Something like the electric car subsidies to encourage buyers is completely different as it is difficult-to-impossible to gauge the affect the subsidy has. Especially considering the costs of the vehicles which are priced out of the range of the "average consumer". The average cost of a new car in the US last year was ~$28400 and this number was slightly skewed higher because of "cash for clunkers" and is an after tax figure.

The Leaf ($32,780), Volt ($41,000) and upcoming Model S ($57,400) are all significantly out of the reach of the overwhelming majority. The cheapest of which would leave you with monthly payments of $637 (60 months at Nissan 4% Financing) or $460 (60 month at Nissan 0% lease). These payments have to be carried by the owner until they receive their tax credit.

This is also why Tesla's current strategy is going to play out better.
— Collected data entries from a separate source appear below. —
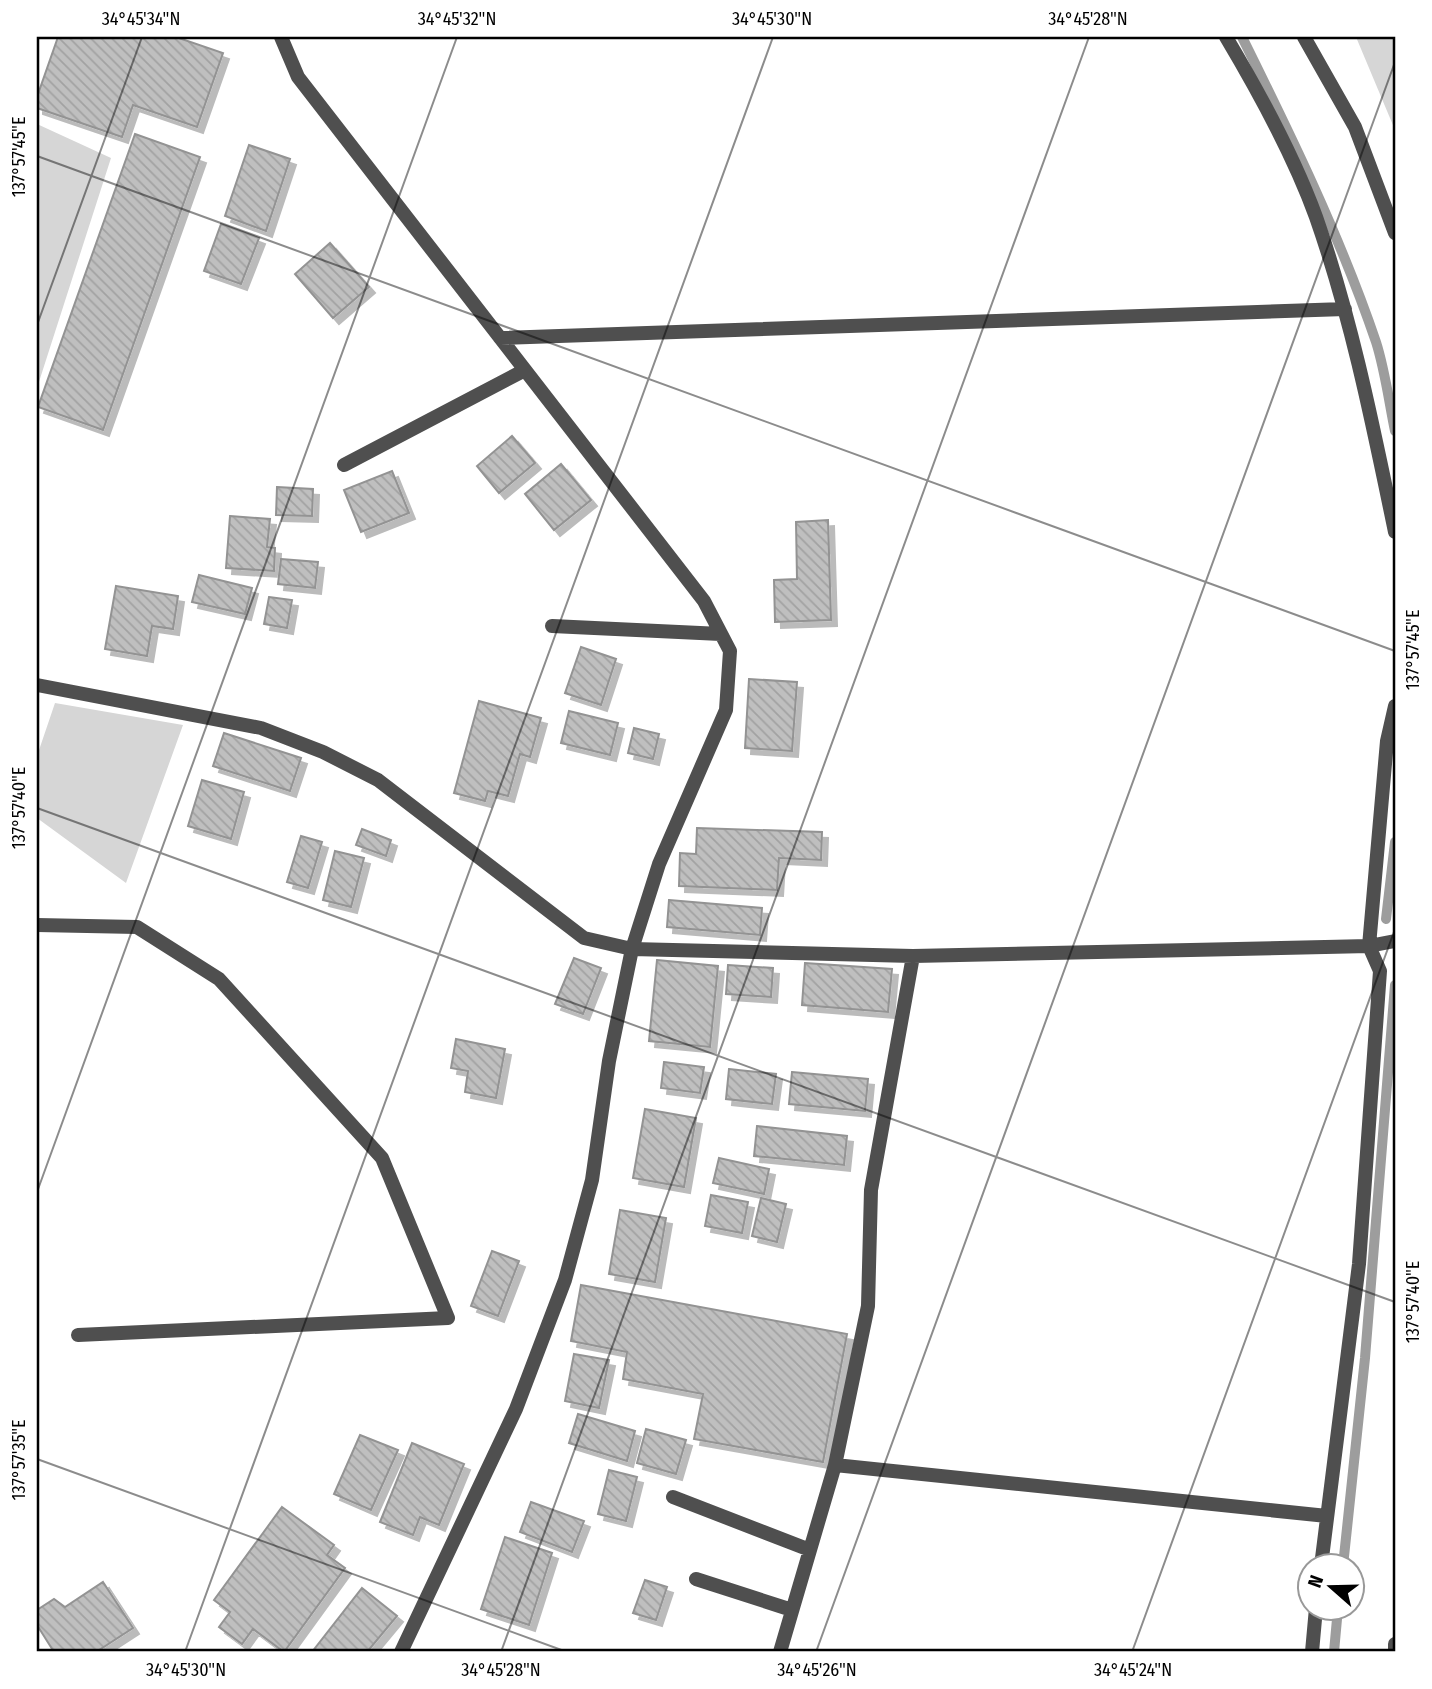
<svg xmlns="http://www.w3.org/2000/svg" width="1432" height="1689" font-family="'Fira Sans Condensed',sans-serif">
<defs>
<pattern id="building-back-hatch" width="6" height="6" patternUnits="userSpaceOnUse" patternTransform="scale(1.75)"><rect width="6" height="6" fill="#bfbfbf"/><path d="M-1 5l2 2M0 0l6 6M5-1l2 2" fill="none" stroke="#a2a2a2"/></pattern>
<filter id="shadow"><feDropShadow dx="6" dy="6" stdDeviation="0" flood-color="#0004"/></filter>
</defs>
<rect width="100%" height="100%" fill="#fff"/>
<path fill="#d6d6d6" d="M1356,37H1395V130Z
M37,124L111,158L37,388Z
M55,703L183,725L126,883L37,818V756Z"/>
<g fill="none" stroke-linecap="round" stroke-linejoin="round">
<path stroke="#9d9d9d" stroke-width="10" d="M1242,37C1291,136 1340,236 1376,342C1385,370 1389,402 1395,431
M1386,919L1395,842
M1343,1566L1365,1358L1395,985
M1334,1652L1338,1608"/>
</g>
<path fill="url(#building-back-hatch)" stroke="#939393" stroke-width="2" filter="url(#shadow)" d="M58,37H176L223,53L197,127L133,105L122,137L37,108V97Z
M135,134L200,157L103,430L38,407Z
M249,145L290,159L266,231L225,216Z
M221,224L259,238L241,284L204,271Z
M330,243L369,287L333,318L295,274Z
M512,436L535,463L499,493L477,466Z
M561,464L591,500L554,530L525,494Z
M392,471L409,513L361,532L344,490Z
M277,487L313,489L312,516L276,515Z
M230,516L270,519L267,547L275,548L274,571L226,568Z
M828,520L831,620L775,622L774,580L797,579L796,522Z
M281,559L318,562L315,588L278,584Z
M199,575L252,588L245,614L192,602Z
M116,586L178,596L173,629L152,626L147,656L105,649Z
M269,597L292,600L287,628L264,624Z
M581,647L616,659L601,705L565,693Z
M749,679L797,682L792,751L745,748Z
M479,701L541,718L530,757L520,754L508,796L488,791L485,801L454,793Z
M569,711L618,723L610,755L561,743Z
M634,728L659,734L653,759L628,753Z
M224,733L301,758L290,791L213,766Z
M202,780L244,792L231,839L188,826Z
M697,828L822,832L821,860L779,858L777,890L679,886L680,853L696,854Z
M362,829L391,840L386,856L356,845Z
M301,836L322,842L308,888L287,882Z
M335,851L364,858L351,907L323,900Z
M669,900L762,908L760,935L667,927Z
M574,958L601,968L583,1014L555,1004Z
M657,960L718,966L710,1047L649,1041Z
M805,963L892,969L888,1012L802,1005Z
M728,965L773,968L771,997L726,994Z
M456,1039L505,1049L496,1098L465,1092L468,1071L451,1068Z
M664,1062L704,1067L700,1093L661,1088Z
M729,1069L776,1074L772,1104L726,1099Z
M792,1072L868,1079L865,1111L789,1104Z
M645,1109L696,1118L684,1187L633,1178Z
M757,1126L847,1136L844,1165L754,1156Z
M719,1158L769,1169L764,1194L713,1183Z
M711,1195L748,1202L742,1233L705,1226Z
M761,1198L786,1204L777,1242L752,1236Z
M620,1210L666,1218L655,1282L609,1274Z
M492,1251L519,1261L498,1316L471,1306Z
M581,1285L847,1334L823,1462L694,1439L703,1394L623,1379L627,1352L571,1341Z
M574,1354L609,1360L599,1408L565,1401Z
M578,1414L635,1431L627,1461L569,1443Z
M646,1429L686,1440L676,1474L637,1463Z
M360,1435L398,1450L371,1510L334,1494Z
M412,1443L464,1464L439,1525L420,1517L413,1535L380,1522Z
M609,1470L637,1477L626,1521L598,1514Z
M531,1502L584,1521L572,1552L520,1532Z
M282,1507L334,1545L327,1555L345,1568L284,1652L253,1629L242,1644L219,1627L230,1612L214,1600Z
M505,1537L552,1553L529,1625L481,1609Z
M645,1580L667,1587L656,1620L633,1613Z
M103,1582L133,1628L96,1652H54L37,1625V1610L54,1599L65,1607Z
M362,1588L397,1616L367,1652H312Z"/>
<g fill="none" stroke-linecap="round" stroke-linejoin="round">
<path stroke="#4f4f4f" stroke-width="14" d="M281,37L298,77L704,601L730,651L726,710L659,864L632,949L609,1061L592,1180L565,1280L516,1409L401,1652
M1226,37C1260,94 1293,154 1316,217C1352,320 1373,426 1395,532
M1304,37L1355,127L1395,233
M500,338L1345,309
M344,465L525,370
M552,626L721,634
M37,685L261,728L323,752L378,780L584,938L632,949L913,956L1369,946L1395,941
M37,925L137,927L219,979L382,1158L448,1318L78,1335
M835,1465L1327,1516
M673,1497L810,1550
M1321,1566L1359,1264L1380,971L1369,946L1387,741L1395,706
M696,1579L792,1610
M780,1652L835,1465L868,1306L871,1190L913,956
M1312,1652L1316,1608
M1395,1652V1644"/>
</g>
<path fill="none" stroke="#000" stroke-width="2" stroke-opacity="0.45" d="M37,156L1395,651M37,325L142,37M37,808L1395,1302M37,1192L457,37M37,1459L567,1652M185,1652L773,37M501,1652L1089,37M816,1652L1395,62M1132,1652L1395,929"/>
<rect width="1432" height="1689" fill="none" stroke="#ffffff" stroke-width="77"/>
<g transform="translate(1331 1587) rotate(290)"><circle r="33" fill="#ffffff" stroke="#999999" stroke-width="2"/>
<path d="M0-5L12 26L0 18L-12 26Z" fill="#000000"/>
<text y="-10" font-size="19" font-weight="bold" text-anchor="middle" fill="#000000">N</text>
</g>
<rect x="38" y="38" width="1356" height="1612" fill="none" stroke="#000" stroke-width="2.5"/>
<g font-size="18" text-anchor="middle" fill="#000">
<text x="141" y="25">34°45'34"N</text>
<text x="457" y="25">34°45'32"N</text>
<text x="772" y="25">34°45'30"N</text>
<text x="1088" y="25">34°45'28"N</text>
<text transform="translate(19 157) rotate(-90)" y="6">137°57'45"E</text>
<text transform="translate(1413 650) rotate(-90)" y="6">137°57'45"E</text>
<text transform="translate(19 808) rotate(-90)" y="6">137°57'40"E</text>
<text transform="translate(1413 1302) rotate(-90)" y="6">137°57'40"E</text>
<text transform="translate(19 1460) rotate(-90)" y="6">137°57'35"E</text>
<text x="186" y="1676">34°45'30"N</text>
<text x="501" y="1676">34°45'28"N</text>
<text x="817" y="1676">34°45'26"N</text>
<text x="1133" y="1676">34°45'24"N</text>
</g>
</svg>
They are competing against the Lexus IS350, the BMW 335/528 and the Mercedes E-series. It aims to offer comparable size, performance and luxury as these cars at a price point that is only helped by the $7500 credit for people who didn't otherwise need it.
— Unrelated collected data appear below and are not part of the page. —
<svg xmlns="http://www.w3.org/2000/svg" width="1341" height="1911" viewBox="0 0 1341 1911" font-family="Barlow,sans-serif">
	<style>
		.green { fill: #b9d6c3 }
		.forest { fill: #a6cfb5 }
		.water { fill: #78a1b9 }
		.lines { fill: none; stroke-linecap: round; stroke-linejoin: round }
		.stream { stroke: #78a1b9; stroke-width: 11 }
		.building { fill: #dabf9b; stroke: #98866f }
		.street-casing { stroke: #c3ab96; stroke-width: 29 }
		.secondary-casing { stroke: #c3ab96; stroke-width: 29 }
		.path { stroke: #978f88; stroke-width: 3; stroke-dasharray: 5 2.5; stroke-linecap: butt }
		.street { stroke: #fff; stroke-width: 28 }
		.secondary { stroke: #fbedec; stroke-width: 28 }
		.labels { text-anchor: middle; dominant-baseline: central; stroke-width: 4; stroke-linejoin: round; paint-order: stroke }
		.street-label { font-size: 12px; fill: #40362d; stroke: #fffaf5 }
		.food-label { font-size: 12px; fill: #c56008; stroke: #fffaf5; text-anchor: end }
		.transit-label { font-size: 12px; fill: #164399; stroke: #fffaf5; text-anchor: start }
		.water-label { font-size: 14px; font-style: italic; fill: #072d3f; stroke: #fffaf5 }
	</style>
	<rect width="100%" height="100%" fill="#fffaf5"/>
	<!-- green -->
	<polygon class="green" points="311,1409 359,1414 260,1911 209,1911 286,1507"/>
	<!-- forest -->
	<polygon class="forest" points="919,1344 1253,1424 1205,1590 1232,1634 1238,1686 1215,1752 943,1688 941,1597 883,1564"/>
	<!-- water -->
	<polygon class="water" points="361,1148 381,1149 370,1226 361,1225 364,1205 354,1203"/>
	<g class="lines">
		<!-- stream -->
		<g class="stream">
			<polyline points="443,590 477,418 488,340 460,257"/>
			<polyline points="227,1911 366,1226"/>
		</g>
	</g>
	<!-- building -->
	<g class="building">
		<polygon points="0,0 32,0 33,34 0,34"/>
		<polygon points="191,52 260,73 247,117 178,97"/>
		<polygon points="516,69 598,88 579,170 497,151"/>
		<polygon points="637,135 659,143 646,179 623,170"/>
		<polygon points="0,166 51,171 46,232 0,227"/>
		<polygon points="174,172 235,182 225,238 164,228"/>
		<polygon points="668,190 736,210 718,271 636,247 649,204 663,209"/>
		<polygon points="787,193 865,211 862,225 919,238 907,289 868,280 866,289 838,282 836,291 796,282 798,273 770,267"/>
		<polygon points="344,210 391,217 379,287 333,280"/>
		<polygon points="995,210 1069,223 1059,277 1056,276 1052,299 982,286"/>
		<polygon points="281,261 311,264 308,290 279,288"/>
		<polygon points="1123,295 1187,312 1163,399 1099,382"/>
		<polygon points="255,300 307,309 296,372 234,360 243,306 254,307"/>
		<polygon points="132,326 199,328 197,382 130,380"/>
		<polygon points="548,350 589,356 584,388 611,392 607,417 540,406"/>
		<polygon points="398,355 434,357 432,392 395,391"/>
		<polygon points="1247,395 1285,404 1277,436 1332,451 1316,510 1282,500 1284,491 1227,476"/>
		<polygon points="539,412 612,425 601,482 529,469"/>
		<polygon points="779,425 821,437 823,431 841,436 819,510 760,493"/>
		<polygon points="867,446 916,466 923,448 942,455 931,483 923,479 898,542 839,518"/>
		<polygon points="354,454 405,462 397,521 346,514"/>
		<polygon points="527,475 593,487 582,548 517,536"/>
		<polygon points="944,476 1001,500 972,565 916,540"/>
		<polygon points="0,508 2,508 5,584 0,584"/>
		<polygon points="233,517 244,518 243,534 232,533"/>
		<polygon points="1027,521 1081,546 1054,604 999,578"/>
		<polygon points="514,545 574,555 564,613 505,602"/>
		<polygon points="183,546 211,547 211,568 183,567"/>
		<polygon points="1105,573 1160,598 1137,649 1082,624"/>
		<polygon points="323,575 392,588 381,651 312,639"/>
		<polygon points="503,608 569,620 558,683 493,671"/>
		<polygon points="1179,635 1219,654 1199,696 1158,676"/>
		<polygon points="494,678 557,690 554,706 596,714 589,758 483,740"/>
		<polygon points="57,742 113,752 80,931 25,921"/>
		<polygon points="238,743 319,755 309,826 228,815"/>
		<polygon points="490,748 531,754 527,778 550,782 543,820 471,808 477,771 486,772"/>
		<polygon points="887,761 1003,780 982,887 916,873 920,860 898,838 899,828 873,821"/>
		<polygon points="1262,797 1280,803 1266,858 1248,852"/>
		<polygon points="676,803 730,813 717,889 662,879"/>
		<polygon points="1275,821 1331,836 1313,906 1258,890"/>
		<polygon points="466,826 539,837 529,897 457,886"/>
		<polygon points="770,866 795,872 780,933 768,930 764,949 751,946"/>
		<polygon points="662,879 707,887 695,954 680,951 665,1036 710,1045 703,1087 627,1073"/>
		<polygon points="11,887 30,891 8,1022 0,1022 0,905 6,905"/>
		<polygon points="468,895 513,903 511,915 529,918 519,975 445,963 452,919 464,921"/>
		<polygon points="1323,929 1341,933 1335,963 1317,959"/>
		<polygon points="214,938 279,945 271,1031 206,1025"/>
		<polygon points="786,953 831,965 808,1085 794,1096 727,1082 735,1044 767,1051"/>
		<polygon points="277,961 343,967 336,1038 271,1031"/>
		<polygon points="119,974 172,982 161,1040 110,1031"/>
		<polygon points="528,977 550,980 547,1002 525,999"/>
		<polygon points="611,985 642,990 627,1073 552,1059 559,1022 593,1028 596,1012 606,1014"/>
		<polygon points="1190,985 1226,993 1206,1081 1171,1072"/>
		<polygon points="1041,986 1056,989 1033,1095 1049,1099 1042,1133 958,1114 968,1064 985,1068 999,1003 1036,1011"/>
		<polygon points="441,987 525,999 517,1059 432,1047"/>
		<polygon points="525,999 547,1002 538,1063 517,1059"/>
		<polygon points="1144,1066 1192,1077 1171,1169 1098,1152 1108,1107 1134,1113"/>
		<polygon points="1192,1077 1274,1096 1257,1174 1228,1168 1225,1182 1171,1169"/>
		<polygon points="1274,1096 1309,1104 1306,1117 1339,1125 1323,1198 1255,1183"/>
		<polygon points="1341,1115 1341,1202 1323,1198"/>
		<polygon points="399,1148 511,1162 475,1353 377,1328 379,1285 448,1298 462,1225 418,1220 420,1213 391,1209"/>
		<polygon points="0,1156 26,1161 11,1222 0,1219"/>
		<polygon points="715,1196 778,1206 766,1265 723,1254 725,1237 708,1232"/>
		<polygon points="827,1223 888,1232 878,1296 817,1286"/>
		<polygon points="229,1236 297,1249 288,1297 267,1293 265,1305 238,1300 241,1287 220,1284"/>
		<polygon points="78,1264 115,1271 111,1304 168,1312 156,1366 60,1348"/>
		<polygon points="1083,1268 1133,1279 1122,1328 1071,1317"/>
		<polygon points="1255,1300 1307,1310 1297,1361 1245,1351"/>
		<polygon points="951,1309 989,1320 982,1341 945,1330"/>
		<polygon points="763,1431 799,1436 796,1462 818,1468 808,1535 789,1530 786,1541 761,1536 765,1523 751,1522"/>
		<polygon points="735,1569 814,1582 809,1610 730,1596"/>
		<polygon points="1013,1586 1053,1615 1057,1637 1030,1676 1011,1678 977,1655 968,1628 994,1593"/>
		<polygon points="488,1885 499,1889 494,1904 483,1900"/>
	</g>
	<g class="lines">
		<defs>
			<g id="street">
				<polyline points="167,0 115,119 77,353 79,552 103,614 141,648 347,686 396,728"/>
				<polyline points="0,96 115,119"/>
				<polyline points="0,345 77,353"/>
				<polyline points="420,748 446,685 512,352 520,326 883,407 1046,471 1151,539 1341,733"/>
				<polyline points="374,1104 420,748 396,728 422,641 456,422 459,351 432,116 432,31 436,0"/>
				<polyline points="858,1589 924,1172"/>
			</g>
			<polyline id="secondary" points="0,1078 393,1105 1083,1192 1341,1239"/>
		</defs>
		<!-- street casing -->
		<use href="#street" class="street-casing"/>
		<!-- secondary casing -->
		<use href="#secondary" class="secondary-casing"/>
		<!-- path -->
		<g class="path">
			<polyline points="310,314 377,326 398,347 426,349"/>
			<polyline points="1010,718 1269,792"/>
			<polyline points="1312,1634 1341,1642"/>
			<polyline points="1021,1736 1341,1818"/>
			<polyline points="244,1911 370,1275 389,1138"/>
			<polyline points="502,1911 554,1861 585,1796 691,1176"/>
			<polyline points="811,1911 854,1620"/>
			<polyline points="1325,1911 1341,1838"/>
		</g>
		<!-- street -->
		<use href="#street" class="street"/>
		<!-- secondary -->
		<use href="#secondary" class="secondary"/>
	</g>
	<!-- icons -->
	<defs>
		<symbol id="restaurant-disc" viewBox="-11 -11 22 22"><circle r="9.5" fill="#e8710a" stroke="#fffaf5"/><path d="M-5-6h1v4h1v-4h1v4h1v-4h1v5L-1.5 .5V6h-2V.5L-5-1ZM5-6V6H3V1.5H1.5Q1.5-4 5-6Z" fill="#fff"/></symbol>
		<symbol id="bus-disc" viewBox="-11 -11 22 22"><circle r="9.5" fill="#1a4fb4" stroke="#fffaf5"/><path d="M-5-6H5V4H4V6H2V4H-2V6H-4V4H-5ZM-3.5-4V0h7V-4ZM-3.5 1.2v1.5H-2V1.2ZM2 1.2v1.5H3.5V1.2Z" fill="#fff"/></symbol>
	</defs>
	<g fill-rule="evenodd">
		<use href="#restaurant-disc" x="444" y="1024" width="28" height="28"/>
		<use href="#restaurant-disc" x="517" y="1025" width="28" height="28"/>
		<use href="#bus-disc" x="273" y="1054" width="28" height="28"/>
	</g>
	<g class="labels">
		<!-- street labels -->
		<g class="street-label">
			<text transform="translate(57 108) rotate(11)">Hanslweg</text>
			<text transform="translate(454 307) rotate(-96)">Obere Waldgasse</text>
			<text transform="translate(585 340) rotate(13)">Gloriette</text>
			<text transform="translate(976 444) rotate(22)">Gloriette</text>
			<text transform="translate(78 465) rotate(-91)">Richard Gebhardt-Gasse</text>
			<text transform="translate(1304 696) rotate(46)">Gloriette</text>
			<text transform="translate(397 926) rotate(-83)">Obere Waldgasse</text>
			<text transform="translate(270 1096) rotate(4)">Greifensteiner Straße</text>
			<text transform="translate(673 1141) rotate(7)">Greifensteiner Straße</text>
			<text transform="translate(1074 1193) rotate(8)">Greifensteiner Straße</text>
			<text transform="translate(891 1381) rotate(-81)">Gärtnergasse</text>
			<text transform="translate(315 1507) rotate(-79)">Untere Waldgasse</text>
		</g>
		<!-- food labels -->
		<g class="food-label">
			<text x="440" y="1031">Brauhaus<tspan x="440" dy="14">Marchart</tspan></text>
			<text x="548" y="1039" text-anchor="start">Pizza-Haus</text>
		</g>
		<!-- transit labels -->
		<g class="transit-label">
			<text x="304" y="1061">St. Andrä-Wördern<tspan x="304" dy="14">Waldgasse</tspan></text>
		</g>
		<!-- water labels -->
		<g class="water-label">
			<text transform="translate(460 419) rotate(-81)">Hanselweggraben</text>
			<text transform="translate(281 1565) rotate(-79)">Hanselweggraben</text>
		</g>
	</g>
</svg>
For these buyers, a $7500 tax credit is not the difference between buying a Tesla Model S or not. They can afford to buy the car either way and so it's just $7,500 + the interest that they didn't have to pay on it over the term of the loan in their pocket. In this regard, the subsidies are a huge swing and a miss as they don't help anyone who would actually need the help.


RE: Okay here we go...
By hathost on 2/6/2011 4:17:39 PM , Rating: 2
RE: Iaiken

There are ground rules in place for lending. Its called going bankrupt and closing up shop. Bank takes too many risks and looses all of it's money then it goes out of business and the people involved have learned an important lesson about appropriate risk management. When the government with nearly unlimited amounts of money and the power to tax and print money decided to bail out these irresponsible lending practices (which they forced through regulation) then you have government causing problems in the market and having to then institute new programs to fix the problems with their old ones.

Next, susidies are only going to push up the cost of an EV because the companies making them are going to be under less constraint to hold down costs and be able to take the subsidies as extra profit. I'm all for making profits by companies but not when they are skipping over the competition to WIN my business and just getting the government to TAX me and then give it to them.